The partner bench back extension
is a clever and effective way to work the spinal erectors in the lower back. If you don't have access to a specialized machine or angled apparatus, all you need is a bench and an equally motivated workout partner. This exercise is a great way to build strength and stability in the lower back, and it can be easily adapted to suit any fitness level.
The partner bench back extension begins with one partner lying down on the bench, and the other partner standing behind them. The partner lying down should bend their knees and place their feet flat on the bench, and then the standing partner should grab firmly onto their ankles. The standing partner then applies resistance by pulling the ankles away from the body, while the partner on the bench extends their spine as far as possible. As the partner on the bench extends, they should squeeze their glutes and hold the position for a few seconds before slowly returning to the starting position.

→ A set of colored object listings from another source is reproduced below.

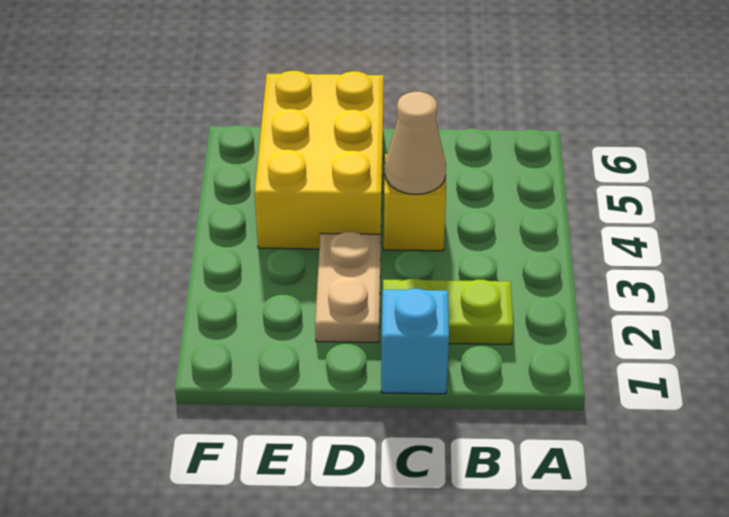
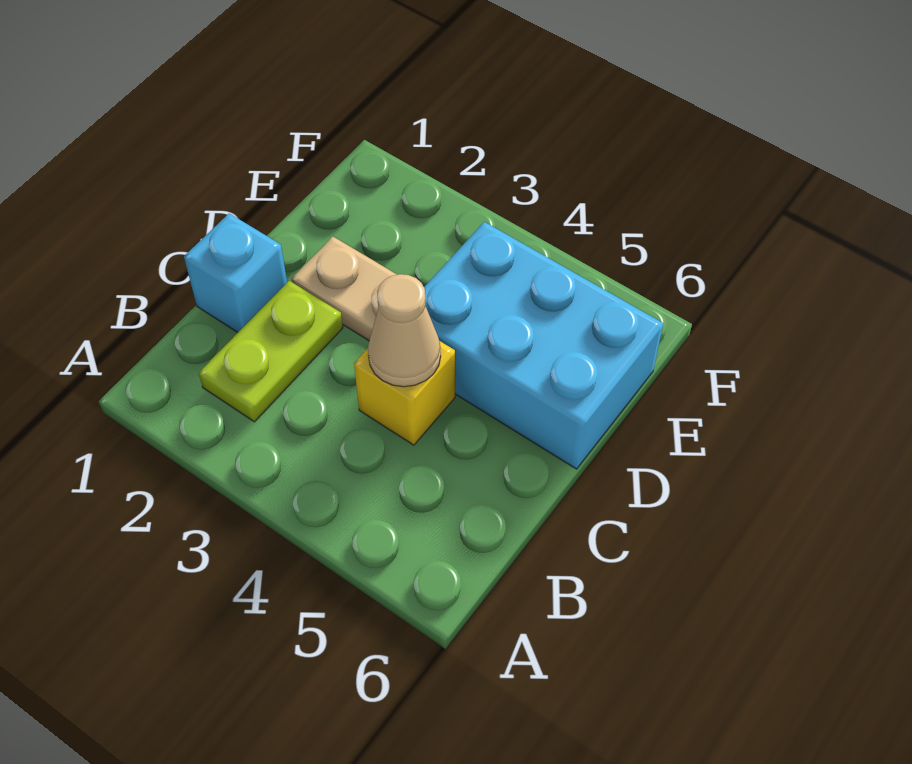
yellow 2x3 brick [255,71,384,249] -> cyan 2x3 brick [424,222,663,469]

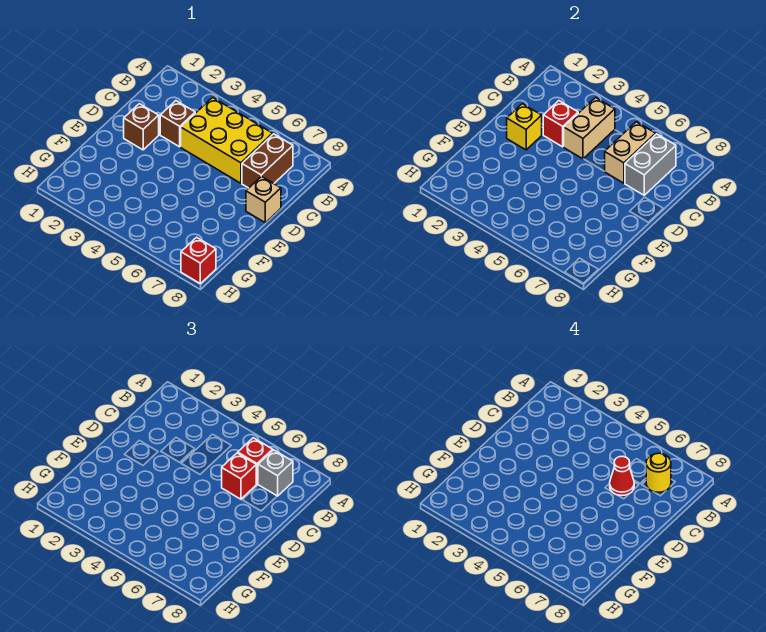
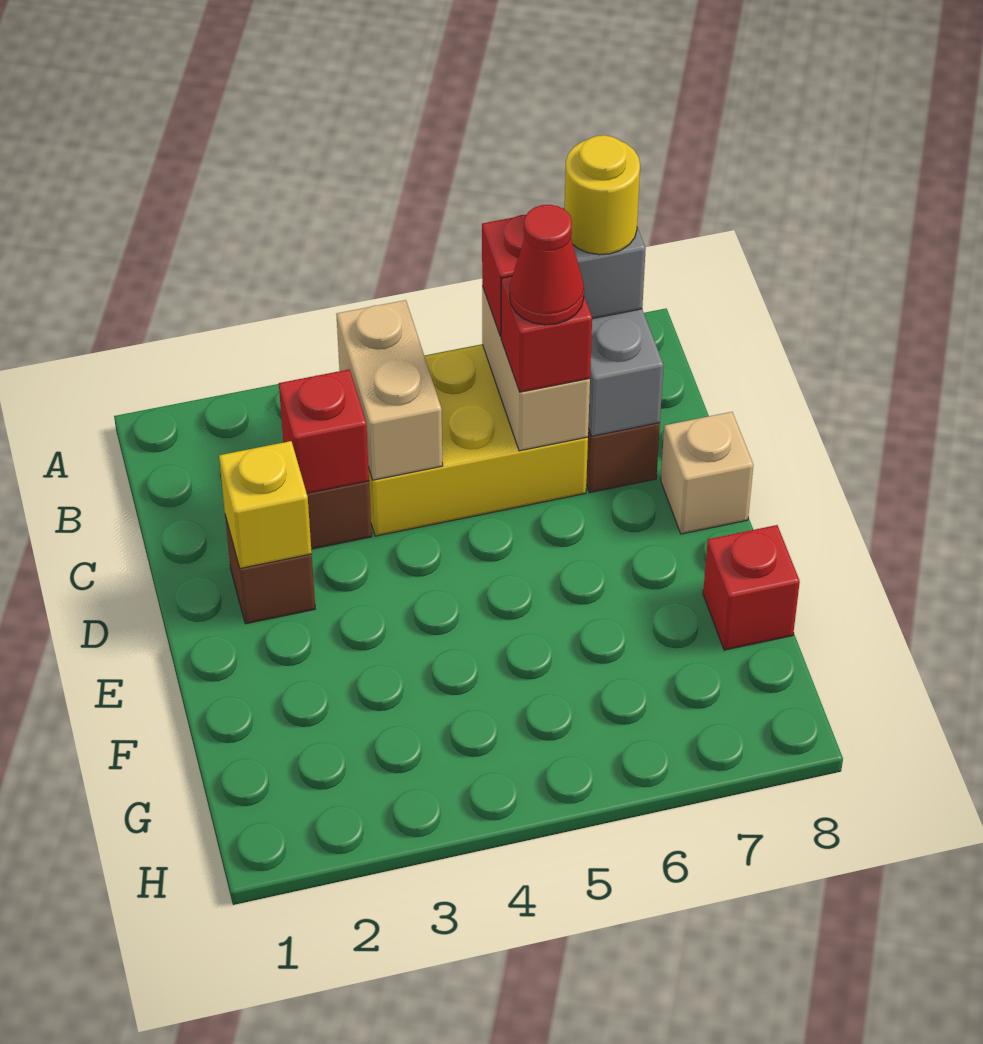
red 1x1 brick [181,237,216,284] -> red 1x1 brick moved to [703,525,800,650]

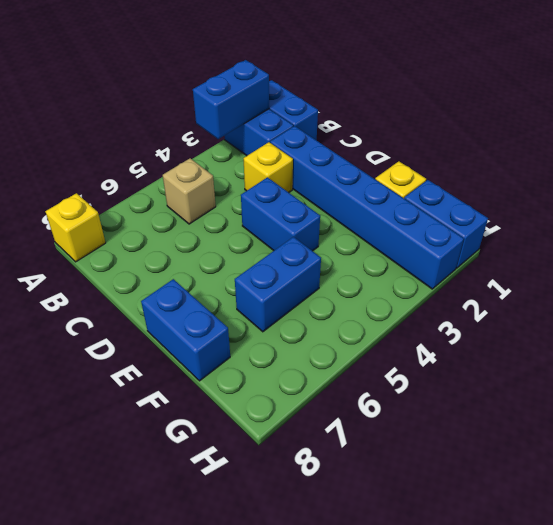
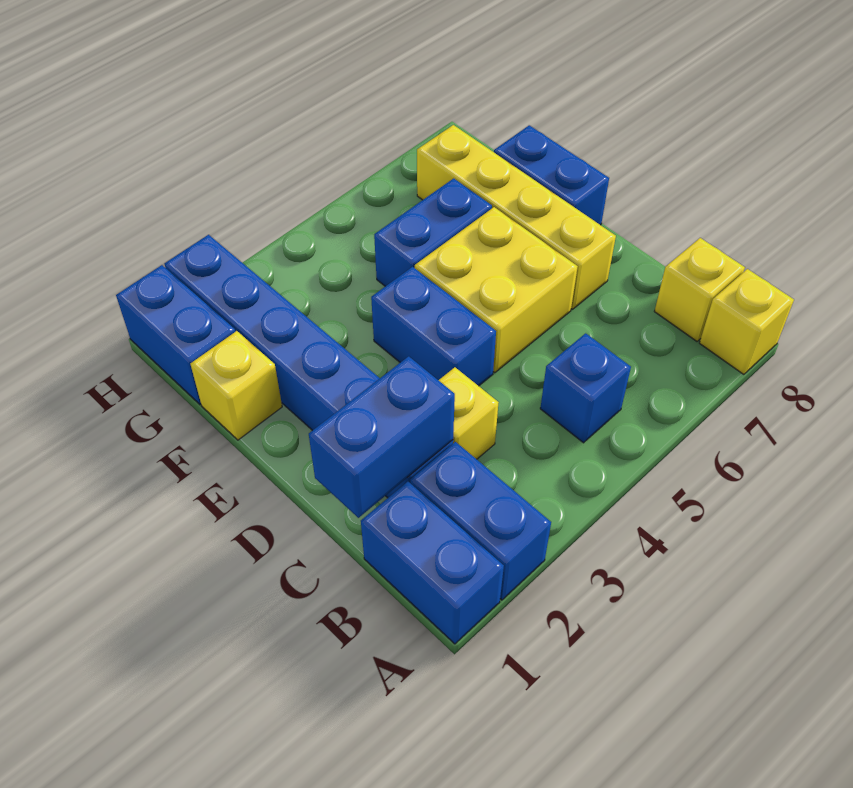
blue 1x2 brick [193,60,269,139] -> blue 1x2 brick moved to [309,356,455,518]
tan 1x1 brick [163,158,216,224] -> blue 1x1 brick [540,333,631,443]
none -> yellow 1x1 brick [654,238,745,341]
none -> yellow 2x2 brick [415,207,578,373]
none -> yellow 1x4 brick [417,125,616,309]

Both partners should be mindful of their form throughout the exercise, ensuring that the partner on the bench maintains a neutral spine position. This exercise can be done for a set number of repetitions, or until both partners feel fatigued. The partner bench back extension is a great way to build a strong and stable lower back, and it can be done anywhere, as long as you have a bench and a workout partner.
One way to incorporate the partner bench back extension into workouts is by adding it as an exercise in a lower body or core-focused routine. Here's an example of how it can be incorporated:
1. Warm up: Start with a few minutes of light cardio, such as jogging or jumping jacks, to get your blood flowing and warm up your muscles.
2. Strength training circuit: Perform a circuit of exercises targeting different muscle groups. Include the partner bench back extension as one of the exercises. Here's an example circuit:
- Squats: 3 sets of 12 reps
- Push-ups: 3 sets of 10 reps
- Partner bench back extension: 3 sets of 8-10 reps
- Plank: Hold for 30 seconds to 1 minute
- Lunges: 3 sets of 12 reps on each leg
3. Rest and repeat: Take a short rest period, around 30-60 seconds, between each exercise in the circuit. Once you complete one circuit, rest for 1-2 minutes and then repeat the circuit 2-3 more times.
4. Cool down: Finish your workout with some light stretching exercises for your lower back and core muscles. This will help to prevent muscle soreness and promote flexibility.
Remember to start with a weight or resistance level that challenges you but allows you to maintain proper form. As you progress, you can increase the resistance or the number of repetitions.